県教委、採点最優先日程に ミス問題で改善策決定

 県内公立校入試の採点ミス問題で、県教育委員会は13日、定例会議を開き、再発防止・改善策を決定した。先に公表した最終案を踏まえながら、余裕ある日程の確保、業務進行管理の徹底を明記し、期間中は採点業務を最優先する体制づくりを各校に求めた。各校に周知した上で、引き続き採点マニュアルの作成を進める。

 再発防止・改善策はおおむね最終案を踏襲し、▽答案を複写して行う2系統の採点▽解答用紙の改善▽配点の統一▽記述式の削減▽合否判定ラインの答案の再点検—などを盛り込んだ。県高校教育課は「確実に実行し、ミスを出さない体制を整え、信頼回復に努める」としている。
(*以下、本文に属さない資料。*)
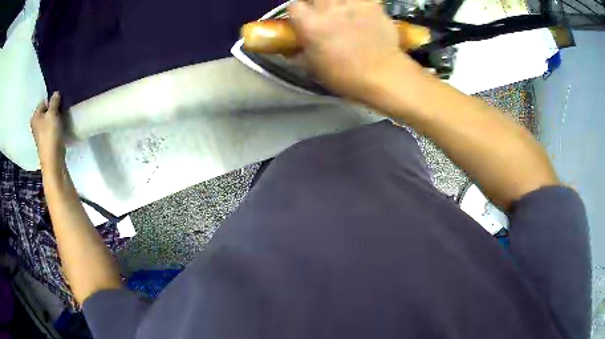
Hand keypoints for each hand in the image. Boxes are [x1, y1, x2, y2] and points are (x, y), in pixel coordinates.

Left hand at [31, 92, 65, 168]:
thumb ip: (54, 102)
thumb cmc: (50, 135)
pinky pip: (52, 130)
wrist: (53, 160)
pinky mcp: (47, 142)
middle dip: (53, 110)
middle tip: (61, 111)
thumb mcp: (53, 114)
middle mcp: (36, 125)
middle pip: (46, 112)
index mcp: (35, 117)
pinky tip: (60, 129)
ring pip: (49, 121)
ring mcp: (41, 135)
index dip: (52, 102)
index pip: (43, 102)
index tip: (59, 104)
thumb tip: (56, 93)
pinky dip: (56, 128)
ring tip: (62, 119)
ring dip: (55, 119)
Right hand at [288, 0, 419, 100]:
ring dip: (337, 3)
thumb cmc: (344, 76)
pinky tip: (363, 14)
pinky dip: (359, 5)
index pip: (294, 5)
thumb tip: (292, 49)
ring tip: (343, 13)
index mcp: (310, 23)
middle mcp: (328, 8)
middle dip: (316, 4)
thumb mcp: (313, 68)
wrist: (382, 75)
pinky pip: (361, 0)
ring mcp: (352, 3)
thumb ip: (300, 53)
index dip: (298, 12)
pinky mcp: (372, 4)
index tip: (303, 19)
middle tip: (323, 14)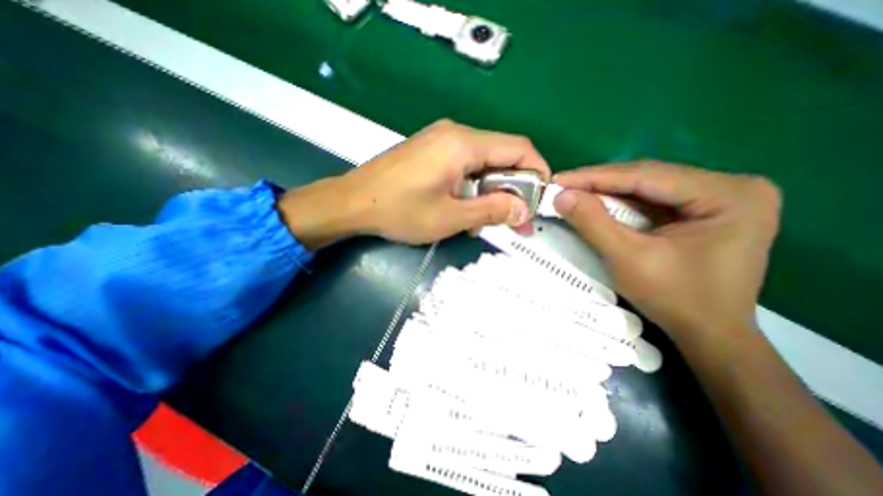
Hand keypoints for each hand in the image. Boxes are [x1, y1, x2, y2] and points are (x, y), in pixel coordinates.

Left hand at [279, 118, 549, 250]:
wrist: (352, 202)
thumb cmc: (400, 210)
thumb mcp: (450, 217)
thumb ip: (491, 211)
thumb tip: (523, 210)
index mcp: (464, 144)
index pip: (519, 148)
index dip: (537, 171)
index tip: (540, 199)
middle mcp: (455, 133)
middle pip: (501, 156)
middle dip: (512, 189)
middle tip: (514, 220)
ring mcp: (441, 141)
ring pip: (483, 164)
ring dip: (490, 192)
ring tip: (484, 221)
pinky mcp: (431, 152)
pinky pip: (464, 167)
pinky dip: (472, 188)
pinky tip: (464, 209)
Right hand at [551, 161, 777, 343]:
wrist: (710, 334)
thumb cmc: (674, 299)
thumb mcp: (627, 259)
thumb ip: (593, 223)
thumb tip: (561, 195)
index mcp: (727, 194)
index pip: (646, 175)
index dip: (594, 177)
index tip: (558, 180)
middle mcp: (731, 186)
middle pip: (648, 177)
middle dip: (599, 183)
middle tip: (562, 186)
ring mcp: (721, 198)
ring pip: (647, 187)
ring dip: (607, 192)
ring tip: (573, 193)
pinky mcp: (705, 211)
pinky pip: (653, 200)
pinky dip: (620, 203)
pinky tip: (597, 204)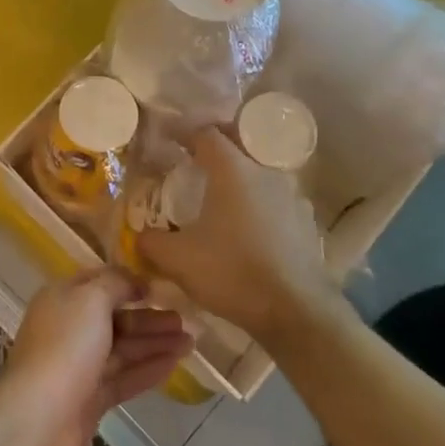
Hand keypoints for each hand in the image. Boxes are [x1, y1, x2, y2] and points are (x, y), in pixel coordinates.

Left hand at [0, 268, 192, 445]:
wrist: (38, 421)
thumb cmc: (65, 347)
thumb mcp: (91, 298)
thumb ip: (116, 283)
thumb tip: (136, 281)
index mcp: (62, 299)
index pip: (99, 283)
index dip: (129, 282)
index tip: (160, 287)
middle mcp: (69, 329)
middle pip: (115, 318)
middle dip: (149, 318)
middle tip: (186, 320)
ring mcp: (79, 367)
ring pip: (123, 349)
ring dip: (155, 343)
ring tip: (190, 342)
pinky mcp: (89, 401)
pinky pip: (124, 378)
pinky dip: (147, 369)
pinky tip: (174, 364)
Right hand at [137, 128, 332, 346]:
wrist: (297, 312)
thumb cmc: (233, 273)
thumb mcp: (178, 260)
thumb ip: (151, 242)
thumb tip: (138, 235)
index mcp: (232, 170)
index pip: (206, 133)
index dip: (185, 133)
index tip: (169, 141)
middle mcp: (265, 172)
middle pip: (237, 146)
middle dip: (214, 150)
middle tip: (193, 162)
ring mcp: (291, 195)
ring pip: (259, 174)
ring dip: (239, 179)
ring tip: (220, 199)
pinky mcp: (306, 221)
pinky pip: (276, 201)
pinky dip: (259, 205)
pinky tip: (249, 229)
 日程の改善については、「高校入学者選抜の日程を第一に考え、余裕ある採点日程を確保する」と明記した。県内の公立高入試は例年3月10日で17日に合否発表し、この間の4日間を採点日としているが、2日程度で終え、残りを授業などに充てているのが実情。このため、業務進行の担当者を置き、予定された日程を十分に使って採点・点検に臨む。

 さらに科目別の業務量や教員数にも考慮して対応するとした。新たな採点方法の導入で従来より時間を要する可能性があり、各校に対し、日程の調整も求める。

 最終案で2019年度の導入を見送る考えを示したマークシート方式については、引き続き20年度以降の導入の可否を検討する。

 この日の定例会議では、委員から「不都合があれば柔軟に見直しを」「校長のリーダーシップが重要になる」といった意見が出た。広瀬渉教育長は「県教委としての方向性、大きな柱を示したが、学校の事情も考慮して進める」と述べた。

 県教委は8月をめどに、設問や解答用紙のイメージを中学校に示す方針。12月の採点マニュアル完成に向け、10月をめどに原案を作る。